OSHA's Multiemployer Citation Policy: A Changing Landscape
Effective June 1, 2017, the Occupational Safety and Health Review Commission (the federal agency that reviews Occupational Safety and Health Administration safety violation cases) adopted the decision by one of its administrative law judges in a significant case for the construction industry.
In Secretary of Labor v. Hensel Phelps Construction Co., Docket No. 15-1638 (June 1, 2017), the Review Commission held that OSHA was barred from citing a general construction contractor under the Occupational Safety and Health Act of 1970 for an alleged safety violation as to which the general contractor’s own employees were not exposed. The alleged violation took place on a construction site in Austin, Texas. This ruling has immediate implications for construction employers in Texas, Louisiana and Mississippi, and could preview a split among federal circuit courts of appeal regarding the secretary of labor’s enforcement powers under the OSH Act.
For decades, OSHA has cited employers for safety violations under what is referred to as the “controlling employer” doctrine. For purposes of that doctrine, the secretary of labor has interpreted the OSH Act to allow OSHA to cite multiple employers for an individual safety violation regardless of who employs the workers that were exposed to the cited hazard. The most common situation in which this doctrine is applied occurs when OSHA cites a general construction contractor for a safety hazard created by a subcontractor. For OSHA, liability is not limited to only those employers who created the hazard and/or exposed their own employees to it. OSHA also considers it important to consider citing the employers who “control” the place of work and thus, might reasonably have been expected to remedy the hazardous situation regardless of whether their own workers were exposed to the cited hazard.
Notwithstanding, since the 1981 ruling in Melerine v. Avondale Shipyards Inc., 659 F.2d 706 (5th Cir. 1981), it has been law in the 5th Circuit that protection under the OSH Act extends only to an employer’s own employees. Under this interpretation of the OSH Act, an employer who does not expose its own employees to hazard may not be cited for the safety violation. This view, of course, is squarely at odds with the secretary of labor’s “controlling employer” doctrine and OSHA’s multiemployer citation policy" (1999), which ostensibly allows OSHA to cite a controlling employer regardless of who the exposed employees work for.

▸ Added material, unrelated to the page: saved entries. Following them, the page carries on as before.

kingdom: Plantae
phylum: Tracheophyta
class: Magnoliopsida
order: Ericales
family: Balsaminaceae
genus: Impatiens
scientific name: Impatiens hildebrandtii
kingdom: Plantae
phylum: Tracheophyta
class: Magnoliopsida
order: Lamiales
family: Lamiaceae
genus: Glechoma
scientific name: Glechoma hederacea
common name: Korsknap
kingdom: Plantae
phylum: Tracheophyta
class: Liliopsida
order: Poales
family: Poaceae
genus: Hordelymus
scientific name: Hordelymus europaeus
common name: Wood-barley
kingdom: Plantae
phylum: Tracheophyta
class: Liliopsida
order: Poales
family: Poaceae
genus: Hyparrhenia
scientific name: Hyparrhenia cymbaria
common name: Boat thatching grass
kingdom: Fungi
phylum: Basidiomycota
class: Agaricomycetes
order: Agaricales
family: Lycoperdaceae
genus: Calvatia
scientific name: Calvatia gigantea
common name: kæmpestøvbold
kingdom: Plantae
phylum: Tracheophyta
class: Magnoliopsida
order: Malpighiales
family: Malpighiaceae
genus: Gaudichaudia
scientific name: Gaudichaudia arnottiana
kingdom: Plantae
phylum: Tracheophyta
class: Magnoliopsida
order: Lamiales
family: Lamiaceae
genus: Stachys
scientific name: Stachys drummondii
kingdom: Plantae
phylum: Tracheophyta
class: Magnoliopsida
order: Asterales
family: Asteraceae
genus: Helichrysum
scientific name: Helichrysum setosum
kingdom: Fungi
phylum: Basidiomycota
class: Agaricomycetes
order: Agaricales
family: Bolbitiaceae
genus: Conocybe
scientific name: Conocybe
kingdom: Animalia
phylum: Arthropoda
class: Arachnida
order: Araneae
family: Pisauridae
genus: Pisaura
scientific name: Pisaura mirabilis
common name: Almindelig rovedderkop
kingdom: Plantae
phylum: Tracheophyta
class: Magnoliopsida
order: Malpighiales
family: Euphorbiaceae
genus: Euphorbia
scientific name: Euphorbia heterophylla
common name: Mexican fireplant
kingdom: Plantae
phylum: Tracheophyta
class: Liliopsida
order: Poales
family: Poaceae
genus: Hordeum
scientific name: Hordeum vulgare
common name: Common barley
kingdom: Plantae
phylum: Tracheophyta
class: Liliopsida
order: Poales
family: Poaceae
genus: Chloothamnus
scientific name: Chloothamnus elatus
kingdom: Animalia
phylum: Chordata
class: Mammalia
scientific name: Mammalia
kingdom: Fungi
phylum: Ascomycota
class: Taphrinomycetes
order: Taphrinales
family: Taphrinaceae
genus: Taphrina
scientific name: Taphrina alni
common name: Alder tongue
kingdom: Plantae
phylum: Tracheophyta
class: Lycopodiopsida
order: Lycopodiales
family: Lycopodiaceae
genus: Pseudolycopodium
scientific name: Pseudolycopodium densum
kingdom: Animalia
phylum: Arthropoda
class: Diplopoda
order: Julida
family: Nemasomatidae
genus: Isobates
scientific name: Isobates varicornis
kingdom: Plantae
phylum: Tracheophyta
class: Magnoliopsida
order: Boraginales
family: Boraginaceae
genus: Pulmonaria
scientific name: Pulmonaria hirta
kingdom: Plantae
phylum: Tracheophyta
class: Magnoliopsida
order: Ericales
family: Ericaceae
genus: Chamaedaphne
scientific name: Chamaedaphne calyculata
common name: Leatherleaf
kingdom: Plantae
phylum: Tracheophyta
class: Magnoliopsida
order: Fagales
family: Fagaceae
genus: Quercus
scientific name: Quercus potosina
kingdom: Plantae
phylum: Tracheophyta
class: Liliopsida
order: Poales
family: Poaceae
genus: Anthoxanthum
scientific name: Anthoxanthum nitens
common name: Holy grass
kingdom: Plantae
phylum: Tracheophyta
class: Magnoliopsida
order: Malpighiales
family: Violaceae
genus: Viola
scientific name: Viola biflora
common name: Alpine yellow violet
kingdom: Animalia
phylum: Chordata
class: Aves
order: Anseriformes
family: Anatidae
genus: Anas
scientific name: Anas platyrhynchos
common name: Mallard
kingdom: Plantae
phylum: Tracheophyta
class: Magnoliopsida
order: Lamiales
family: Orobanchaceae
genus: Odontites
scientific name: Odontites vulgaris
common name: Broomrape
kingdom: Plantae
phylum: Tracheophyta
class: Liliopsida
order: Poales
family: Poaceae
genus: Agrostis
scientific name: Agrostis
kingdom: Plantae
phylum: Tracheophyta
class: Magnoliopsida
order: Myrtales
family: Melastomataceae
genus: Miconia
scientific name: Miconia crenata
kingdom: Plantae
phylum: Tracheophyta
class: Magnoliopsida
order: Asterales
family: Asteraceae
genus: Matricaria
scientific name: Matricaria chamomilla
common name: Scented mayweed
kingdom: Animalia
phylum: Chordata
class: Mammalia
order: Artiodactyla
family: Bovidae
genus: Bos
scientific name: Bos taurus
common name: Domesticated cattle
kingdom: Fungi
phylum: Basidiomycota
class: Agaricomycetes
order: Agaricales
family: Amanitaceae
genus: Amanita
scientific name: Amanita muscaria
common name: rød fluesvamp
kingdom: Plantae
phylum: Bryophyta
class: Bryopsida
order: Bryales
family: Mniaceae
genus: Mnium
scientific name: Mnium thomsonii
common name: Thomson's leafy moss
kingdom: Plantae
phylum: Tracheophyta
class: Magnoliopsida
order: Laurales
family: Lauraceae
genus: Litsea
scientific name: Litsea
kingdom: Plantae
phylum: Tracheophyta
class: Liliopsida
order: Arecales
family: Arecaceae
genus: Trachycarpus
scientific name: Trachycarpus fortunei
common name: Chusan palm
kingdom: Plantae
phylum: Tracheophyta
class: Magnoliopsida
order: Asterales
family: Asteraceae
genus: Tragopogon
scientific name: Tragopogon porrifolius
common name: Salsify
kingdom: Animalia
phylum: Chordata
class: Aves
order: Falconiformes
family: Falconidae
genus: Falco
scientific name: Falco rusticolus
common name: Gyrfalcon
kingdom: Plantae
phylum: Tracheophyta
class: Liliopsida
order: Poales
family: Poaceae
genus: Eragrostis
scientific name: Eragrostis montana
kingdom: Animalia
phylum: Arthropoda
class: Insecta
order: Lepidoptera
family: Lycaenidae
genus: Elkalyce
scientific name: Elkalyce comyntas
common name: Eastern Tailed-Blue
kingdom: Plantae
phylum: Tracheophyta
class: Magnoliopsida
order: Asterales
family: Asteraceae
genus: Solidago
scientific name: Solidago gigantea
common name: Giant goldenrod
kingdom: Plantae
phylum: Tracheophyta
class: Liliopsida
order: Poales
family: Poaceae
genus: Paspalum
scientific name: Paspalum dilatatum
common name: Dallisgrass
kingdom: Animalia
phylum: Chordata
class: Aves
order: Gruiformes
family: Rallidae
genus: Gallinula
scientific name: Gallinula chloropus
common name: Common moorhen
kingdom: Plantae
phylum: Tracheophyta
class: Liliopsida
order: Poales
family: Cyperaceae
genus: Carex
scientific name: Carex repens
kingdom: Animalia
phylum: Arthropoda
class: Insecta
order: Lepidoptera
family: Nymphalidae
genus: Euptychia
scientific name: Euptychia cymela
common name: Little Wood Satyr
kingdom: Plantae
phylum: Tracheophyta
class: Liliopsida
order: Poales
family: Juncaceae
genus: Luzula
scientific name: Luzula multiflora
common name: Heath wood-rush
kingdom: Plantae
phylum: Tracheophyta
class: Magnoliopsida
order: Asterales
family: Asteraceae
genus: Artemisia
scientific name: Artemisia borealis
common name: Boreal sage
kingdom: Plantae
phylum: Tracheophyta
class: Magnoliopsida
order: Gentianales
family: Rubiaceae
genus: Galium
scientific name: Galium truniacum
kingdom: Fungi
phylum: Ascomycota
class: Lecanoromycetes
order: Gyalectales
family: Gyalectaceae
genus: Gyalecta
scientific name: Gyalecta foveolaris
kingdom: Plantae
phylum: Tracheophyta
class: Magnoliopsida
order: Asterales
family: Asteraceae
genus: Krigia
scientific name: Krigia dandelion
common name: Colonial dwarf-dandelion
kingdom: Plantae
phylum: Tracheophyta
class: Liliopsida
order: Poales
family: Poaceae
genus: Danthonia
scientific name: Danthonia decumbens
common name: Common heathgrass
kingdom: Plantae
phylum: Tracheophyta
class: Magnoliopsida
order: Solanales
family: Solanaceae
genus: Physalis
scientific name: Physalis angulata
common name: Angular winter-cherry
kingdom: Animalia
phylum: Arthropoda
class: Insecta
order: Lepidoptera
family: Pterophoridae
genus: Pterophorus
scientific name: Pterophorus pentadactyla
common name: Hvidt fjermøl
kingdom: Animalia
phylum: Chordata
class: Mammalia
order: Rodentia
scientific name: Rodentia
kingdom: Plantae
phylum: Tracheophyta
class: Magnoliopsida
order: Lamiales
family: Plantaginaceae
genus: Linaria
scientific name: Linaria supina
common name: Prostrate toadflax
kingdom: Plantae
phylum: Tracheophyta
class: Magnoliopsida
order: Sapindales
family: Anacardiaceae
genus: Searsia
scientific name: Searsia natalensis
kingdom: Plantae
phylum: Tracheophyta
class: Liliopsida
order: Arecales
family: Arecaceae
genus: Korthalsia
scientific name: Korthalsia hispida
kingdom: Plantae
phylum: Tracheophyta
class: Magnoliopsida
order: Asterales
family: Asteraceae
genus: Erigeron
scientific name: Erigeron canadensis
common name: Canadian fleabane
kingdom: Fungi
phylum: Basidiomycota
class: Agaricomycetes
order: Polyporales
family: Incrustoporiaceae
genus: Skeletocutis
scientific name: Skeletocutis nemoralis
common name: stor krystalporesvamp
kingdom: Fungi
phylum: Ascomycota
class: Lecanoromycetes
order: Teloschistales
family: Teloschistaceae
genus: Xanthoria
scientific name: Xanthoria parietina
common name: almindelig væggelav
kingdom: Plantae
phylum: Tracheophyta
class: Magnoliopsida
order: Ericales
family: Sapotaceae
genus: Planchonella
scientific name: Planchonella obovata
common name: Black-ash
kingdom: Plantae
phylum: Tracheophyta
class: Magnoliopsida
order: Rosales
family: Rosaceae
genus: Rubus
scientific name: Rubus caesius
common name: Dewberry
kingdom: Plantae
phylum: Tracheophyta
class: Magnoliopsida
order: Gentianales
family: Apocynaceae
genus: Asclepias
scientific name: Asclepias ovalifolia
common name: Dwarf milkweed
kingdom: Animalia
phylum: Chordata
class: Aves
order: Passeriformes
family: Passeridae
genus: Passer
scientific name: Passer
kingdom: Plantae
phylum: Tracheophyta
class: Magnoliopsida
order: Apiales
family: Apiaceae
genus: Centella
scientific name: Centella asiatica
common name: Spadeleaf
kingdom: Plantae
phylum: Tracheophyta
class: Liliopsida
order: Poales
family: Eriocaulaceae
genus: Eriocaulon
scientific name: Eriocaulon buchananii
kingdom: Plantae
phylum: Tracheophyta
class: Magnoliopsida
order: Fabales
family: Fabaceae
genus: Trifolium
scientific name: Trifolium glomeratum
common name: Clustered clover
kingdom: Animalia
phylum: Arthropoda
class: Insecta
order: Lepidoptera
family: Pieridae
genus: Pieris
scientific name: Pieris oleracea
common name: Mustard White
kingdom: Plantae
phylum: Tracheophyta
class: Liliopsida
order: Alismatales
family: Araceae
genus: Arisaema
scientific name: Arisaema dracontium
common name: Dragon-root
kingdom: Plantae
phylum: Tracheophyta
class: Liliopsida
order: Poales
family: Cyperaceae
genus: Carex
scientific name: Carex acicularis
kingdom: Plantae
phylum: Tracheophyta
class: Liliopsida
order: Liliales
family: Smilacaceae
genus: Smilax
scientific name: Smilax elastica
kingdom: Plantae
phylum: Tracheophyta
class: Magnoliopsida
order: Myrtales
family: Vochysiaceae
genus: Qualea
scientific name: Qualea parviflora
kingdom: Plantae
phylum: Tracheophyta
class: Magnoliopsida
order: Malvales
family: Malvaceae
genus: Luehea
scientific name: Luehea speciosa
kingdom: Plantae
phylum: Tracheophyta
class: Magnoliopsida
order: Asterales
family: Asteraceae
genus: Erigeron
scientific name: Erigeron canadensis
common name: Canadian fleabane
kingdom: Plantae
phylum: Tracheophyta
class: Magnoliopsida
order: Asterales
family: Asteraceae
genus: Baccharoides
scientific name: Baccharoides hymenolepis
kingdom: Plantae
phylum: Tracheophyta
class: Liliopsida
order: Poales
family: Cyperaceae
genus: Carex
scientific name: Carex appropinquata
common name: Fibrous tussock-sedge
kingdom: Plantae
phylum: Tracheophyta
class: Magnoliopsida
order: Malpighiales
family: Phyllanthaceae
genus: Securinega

In the Hensel Phelps Construction Co. case, the employees who were exposed to the alleged safety hazard worked for a subcontractor. OSHA believed, however, that it should cite the general construction contractor because of its arguably controlling employer status. After being cited, the general construction contractor contested the safety citation by pointing out, among other things, that it did not employ the exposed workers and thus, could not be found liable for the cited violation under Avondale Shipyards. After taking evidence and considering the parties’ briefs, the administrative law judge granted the general construction contractor’s summary judgment motion, and dismissed the safety violation citation that OSHA had issued.
The secretary of labor thereafter sought discretionary review of the administrative law judge’s ruling, but the Review Commission denied that request and adopted the judge’s decision as the final agency order in the case. By doing so, the Review Commission found that the case was governed by Avondale Shipyards regardless of views by other circuit courts of appeal and even the Review Commission’s own prior rulings. This was because the law as interpreted by the 5th Circuit was controlling, since that was the federal appellate jurisdiction in which any review of the agency’s final order would be heard.
How does this ruling change the safety compliance landscape and application of OSHA’s multiemployer citation policy on a going forward basis?
This decision by the OSH Review Commission reopens a debate concerning the reach of OSHA’s “controlling employer” doctrine that began in the 1970’s, but has never been fully resolved. Because this ruling may affect many construction projects in Texas, Louisiana and Mississippi (the states within the 5th Circuit), the secretary of labor may decide to appeal it to the 5th Circuit. If the secretary of labor does so, the appeals court will determine whether its view has changed since Avondale Shipyards, or whether it still interprets the OSH Act’s protections to extend only to an employer’s own employees.
On the other hand, should the secretary of labor decide not to appeal this ruling, then nonexposing employers in Texas, Louisiana and Mississippi who are cited by OSHA for “controlling employer” safety violations may have a “new” defense to raise when contesting safety violation citations arising out of OSHA’s multiemployer citation policy.